Edible Futures aims to do exactly what the name suggests. Set up as a Community Interest Company, the business was established 7 years ago. “We set up tunnels and started growing edible perennial plants for sale,” grower Humphrey explains. “But we also started to crop salad and vegetables and sell them to restaurants. And over the years the latter part, the market garden has become the main thing we do.”

Starting on a piece of land in Brislington, they moved to the Feed Bristol site four years ago. “We have almost 1.5 acres here, with two 90ft polytunnels, and we crop herbs salads and vegetables,” he tells me as we walk past beds of lettuce and spring onions that Humphrey is in the middle of hoeing. I look around at the Feed Bristol site, a 7-acre county farm leased from Bristol City Council by Avon Wildlife Trust, bursting with vegetables and wildlife thanks to the several businesses and projects operating on the site, including Sims Hill and Upcycled Mushrooms. “There’s something really nice about working in a field with various other people!” he points out, smiling, as we watch people working in the fields around us.

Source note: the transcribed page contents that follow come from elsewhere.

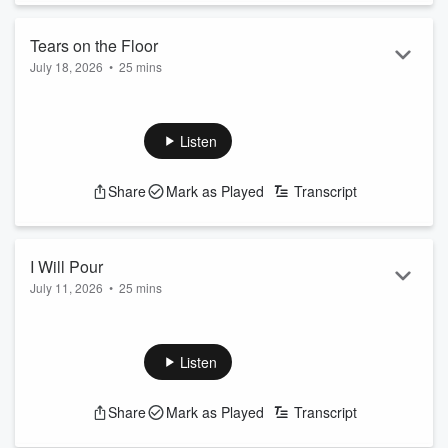
Tears on the Floor
July 18, 2026
•
25 mins
Listen
Share
Mark as Played
Transcript
I Will Pour
July 11, 2026
•
25 mins
Listen
Share
Mark as Played
Transcript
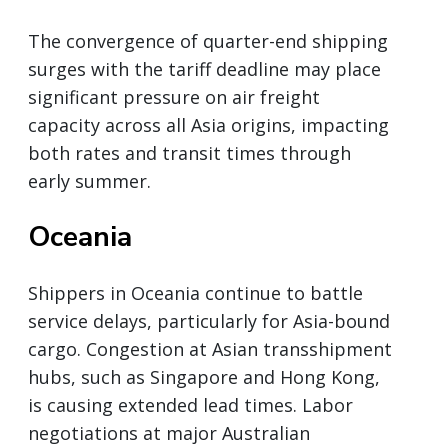
The convergence of quarter-end shipping
surges with the tariff deadline may place
significant pressure on air freight
capacity across all Asia origins, impacting
both rates and transit times through
early summer.
Oceania
Shippers in Oceania continue to battle
service delays, particularly for Asia-bound
cargo. Congestion at Asian transshipment
hubs, such as Singapore and Hong Kong,
is causing extended lead times. Labor
negotiations at major Australian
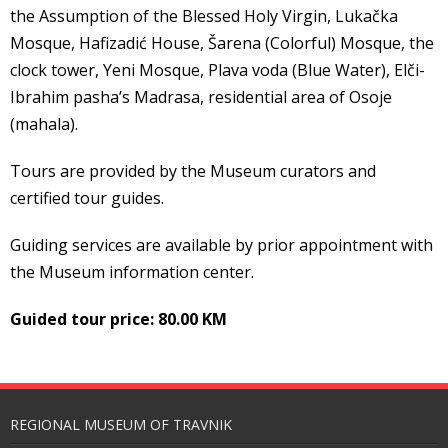
the Assumption of the Blessed Holy Virgin, Lukačka
Mosque, Hafizadić House, Šarena (Colorful) Mosque, the
clock tower, Yeni Mosque, Plava voda (Blue Water), Elči-
Ibrahim pasha’s Madrasa, residential area of Osoje
(mahala).
Tours are provided by the Museum curators and
certified tour guides.
Guiding services are available by prior appointment with
the Museum information center.
Guided tour price: 80.00 KM
REGIONAL MUSEUM OF TRAVNIK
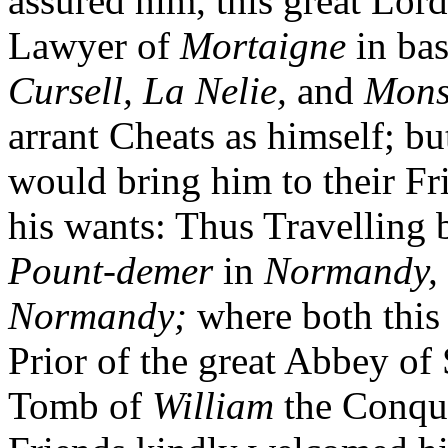
assured him, this great Lor
Lawyer of
Mortaigne
in ba
Cursell, La Nelie,
and
Mons
arrant Cheats as himself; b
would bring him to their Fr
his wants: Thus Travelling
Pount-demer
in
Normandy,
Normandy;
where both thi
Prior of the great Abbey of 
Tomb of
William
the Conque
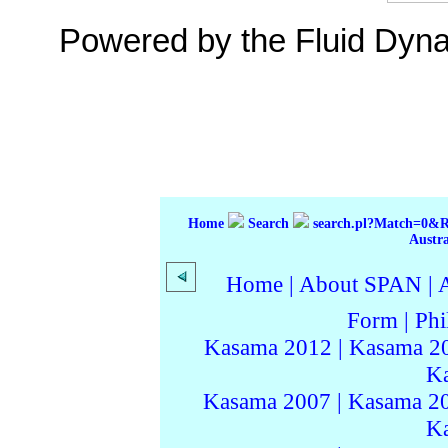
Powered by the Fluid Dyn
Home
Search
search.pl?Match=0&
Austr
Home
|
About SPAN
|
Form
|
Phi
Kasama 2012
|
Kasama 2
K
Kasama 2007
|
Kasama 2
K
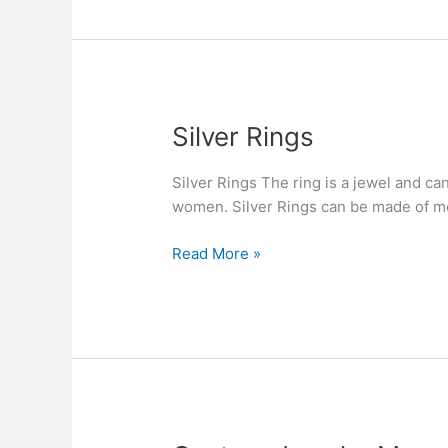
Silver
Silver Rings
Rings
Silver Rings The ring is a jewel and ca
women. Silver Rings can be made of met
Read More »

Edible Futures sell around 50% of their produce directly to local restaurants, with the rest sold through a Community Supported Agriculture model called Salad Drop. “People become a member, then get a small, medium or large share of salad a week, delivered to one of three drop off points around Bristol (Montpelier, St Werburghs and Easton),” he explains. We have a look in the polytunnels, packed full of countless types of salad leaves, tomato plants climbing their way up strings, and propagating tables packed full of starts.

I ask Humphrey why he became a grower. “I became involved in growing, not through the practical side, but through an environmental and political angle,” he points out. “About 10 years ago I started working on an allotment project with refugees when I was living in Leeds. From working there I began developing my skills as a grower and began to really think that being a grower was a nice way of bringing together something practical and the politics of sustainability and food sovereignty.” Jobs in horticulture aren’t easy to come by though, especially if you want to live in a specific place. “I decided the thing to do was to establish my own horticultural enterprise, so that’s what I’ve done here in Bristol,” he explains, looking around at the bounty of produce growing around us.

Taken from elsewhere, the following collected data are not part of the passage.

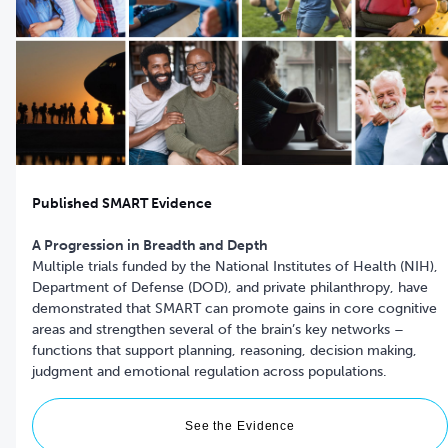
Published SMART Evidence
A Progression in Breadth and Depth
Multiple trials funded by the National Institutes of Health (NIH),
Department of Defense (DOD), and private philanthropy, have
demonstrated that SMART can promote gains in core cognitive
areas and strengthen several of the brain’s key networks –
functions that support planning, reasoning, decision making,
See the Evidence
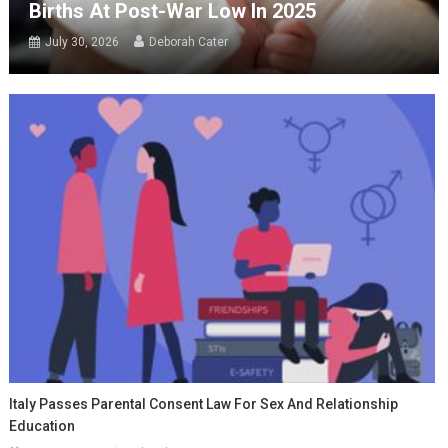
Births At Post-War Low In 2025
July 30, 2026
Deborah Cater
Italy Passes Parental Consent Law For Sex And Relationship
Education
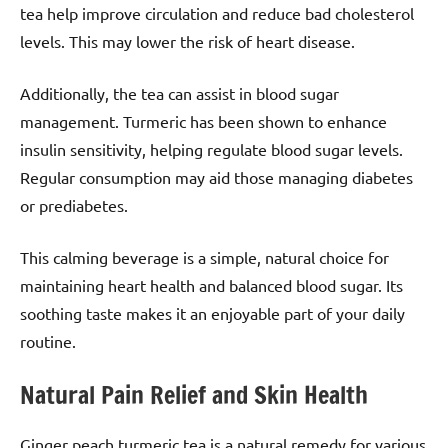
tea help improve circulation and reduce bad cholesterol
levels. This may lower the risk of heart disease.
Additionally, the tea can assist in blood sugar
management. Turmeric has been shown to enhance
insulin sensitivity, helping regulate blood sugar levels.
Regular consumption may aid those managing diabetes
or prediabetes.
This calming beverage is a simple, natural choice for
maintaining heart health and balanced blood sugar. Its
soothing taste makes it an enjoyable part of your daily
routine.
Natural Pain Relief and Skin Health
Ginger peach turmeric tea is a natural remedy for various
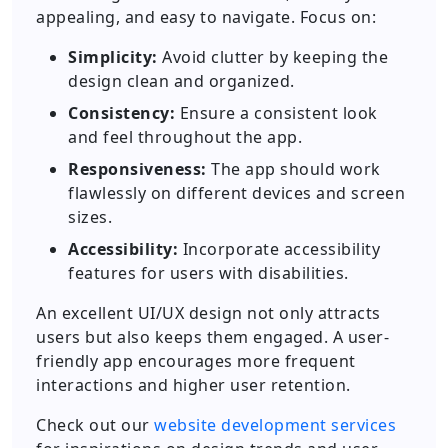
appealing, and easy to navigate. Focus on:
Simplicity:
Avoid clutter by keeping the
design clean and organized.
Consistency:
Ensure a consistent look
and feel throughout the app.
Responsiveness:
The app should work
flawlessly on different devices and screen
sizes.
Accessibility:
Incorporate accessibility
features for users with disabilities.
An excellent UI/UX design not only attracts
users but also keeps them engaged. A user-
friendly app encourages more frequent
interactions and higher user retention.
Check out our
website development services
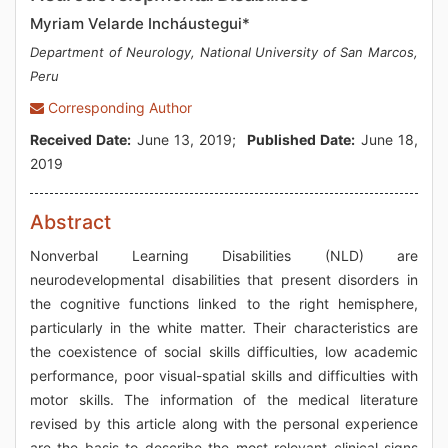
Myriam Velarde Incháustegui*
Department of Neurology, National University of San Marcos,
Peru
Corresponding Author
Received Date:
June 13, 2019;
Published Date:
June 18,
2019
Abstract
Nonverbal Learning Disabilities (NLD) are
neurodevelopmental disabilities that present disorders in
the cognitive functions linked to the right hemisphere,
particularly in the white matter. Their characteristics are
the coexistence of social skills difficulties, low academic
performance, poor visual-spatial skills and difficulties with
motor skills. The information of the medical literature
revised by this article along with the personal experience
are the basis to describe the most relevant clinical signs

Seeking shelter in his packing shed (a wonderfully cool strawbale structure), we chat about the reality of being a farmer. “It’s been a long hard road for me to develop all the necessary skills that I need – and that’s not just being a good grower, it’s also marketing, working out a delivery system, working out your accounts, harvest record systems. There’s a million and one aspects of running a business that you don’t think of initially but are actually really important!” he points out. But ultimately, it’s worth it; “It’s work that I personally believe in and find fulfilling and enjoy. I love doing manual work. It’s not all I love doing, but it does make me feel strong and healthy, and have a practical reason to get out of bed in the morning. It also feels to me like it’s doing something constructive, socially and politically,” he tells me.


Talk turns to the wider food and farming movement, something Humphrey is very involved in. “I’m finding that I’m increasingly becoming part of a community of people who are interested in not just practical farming, but the politics of sustainability and food sovereignty more generally. Like Bristol Food Producers and the Land Workers’ Alliance and so forth. And those are exciting networks and communities to be part of. I’m constantly meeting likeminded people who challenge me, who have new ideas, who are setting up new projects and that’s great as well!

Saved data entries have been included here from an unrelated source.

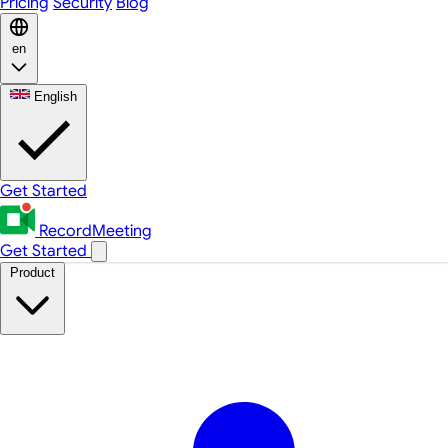
Pricing
Security
Blog
en
English
Get Started
RecordMeeting
Get Started
Product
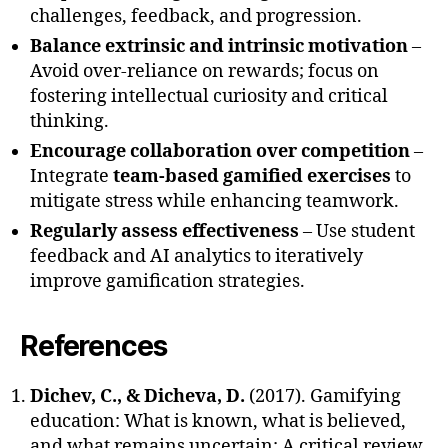
challenges, feedback, and progression.
Balance extrinsic and intrinsic motivation
–
Avoid over-reliance on rewards; focus on
fostering intellectual curiosity and critical
thinking.
Encourage collaboration over competition
–
Integrate
team-based gamified exercises
to
mitigate stress while enhancing teamwork.
Regularly assess effectiveness
– Use student
feedback and AI analytics to iteratively
improve gamification strategies.
References
Dichev, C., & Dicheva, D.
(2017). Gamifying
education: What is known, what is believed,
and what remains uncertain: A critical review.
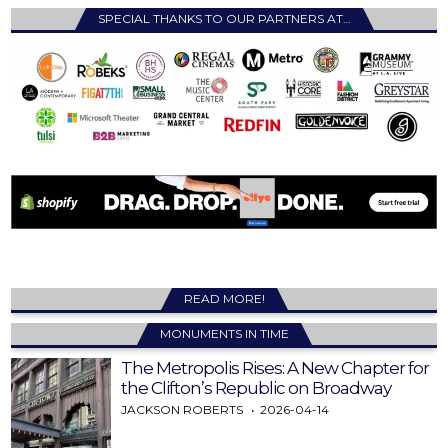
SPECIAL THANKS TO OUR PARTNERS AT…
READ MORE!
MONUMENTS IN TIME
The Metropolis Rises: A New Chapter for
the Clifton’s Republic on Broadway
JACKSON ROBERTS
2026-04-14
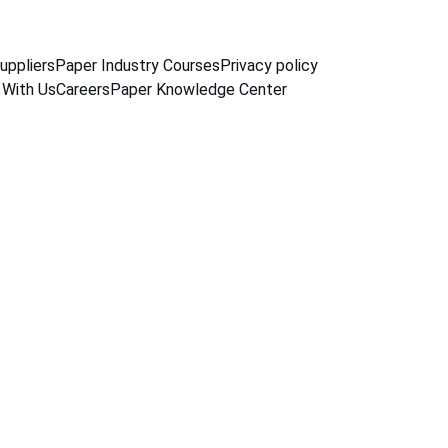
uppliers
Paper Industry Courses
Privacy policy
 With Us
Careers
Paper Knowledge Center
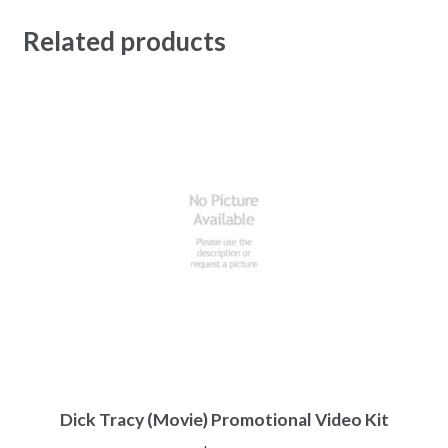
Related products
Dick Tracy (Movie) Promotional Video Kit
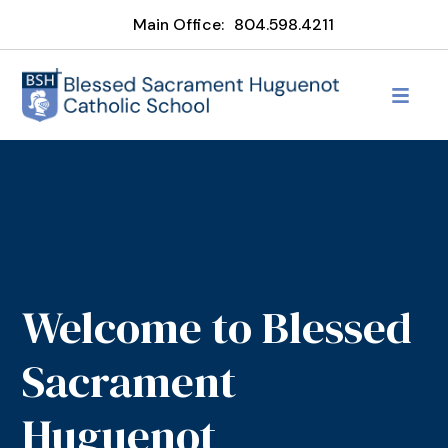
Main Office:
804.598.4211
Welcome to Blessed
Sacrament
Huguenot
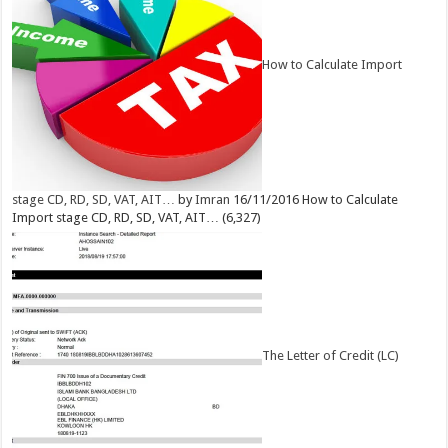
How to Calculate Import
stage CD, RD, SD, VAT, AIT…
by
Imran
16/11/2016
How to Calculate
Import stage CD, RD, SD, VAT, AIT…
(6,327)
The Letter of Credit (LC)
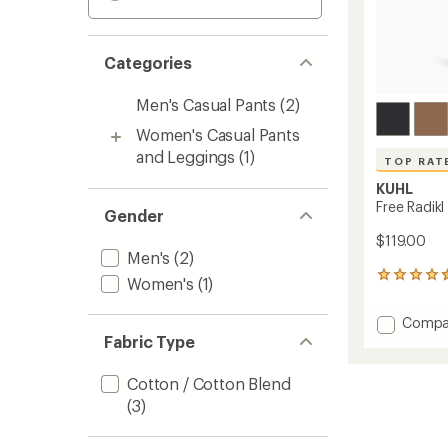
Categories
Men's Casual Pants
(2)
Women's Casual Pants
and Leggings
(1)
TOP RAT
KUHL
Free Radikl
Gender
$119.00
Men's
(2)
470
Women's
(1)
reviews
with
Add
Compa
an
Free
Fabric Type
average
Radikl
rating
of
Pants
Cotton / Cotton Blend
4.5
-
(3)
out
Men's
of
to
5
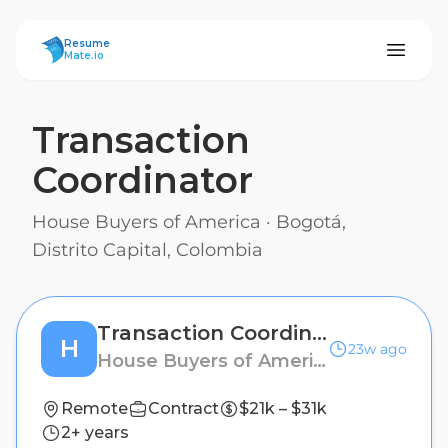
ResumeMate
Resume
Mate.io
Transaction
Coordinator
House Buyers of America
·
Bogotá,
Distrito Capital, Colombia
Transaction Coordinator
H
23w ago
House Buyers of America
Remote
Contract
$21k – $31k
2+ years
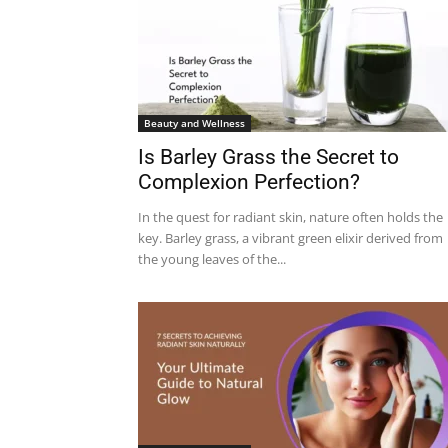
Beauty and Wellness
Is Barley Grass the Secret to
Complexion Perfection?
In the quest for radiant skin, nature often holds the
key. Barley grass, a vibrant green elixir derived from
the young leaves of the...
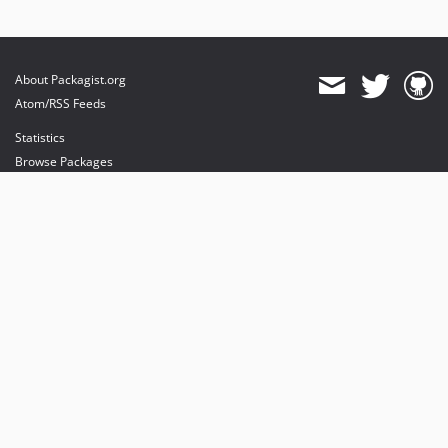
About Packagist.org
Atom/RSS Feeds
Statistics
Browse Packages
API
Mirrors
Status
Dashboard
provides maintenance and hosting
provides bandwidth and CDN
provides malware detection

So why should people buy local and support growers like Edible Futures? “Because local and organic farming produces various benefits for the environment and society,” he explains, listing things off on his hands. “Generally the smaller scale the farms are, the more environmentally friendly they are, the more biodiverse they are, it incurs less food miles.” As we chat more, the topic switches to the social benefits of local food; “The nearer a farm is to you, the more connected you’re going to feel to it,” he starts, “And the more we have a diverse patchwork of little farms that are connected to the people who are eating the food from them, the more we have a system of food sovereignty where people are connected and have some kind of stake in the way that food is produced.”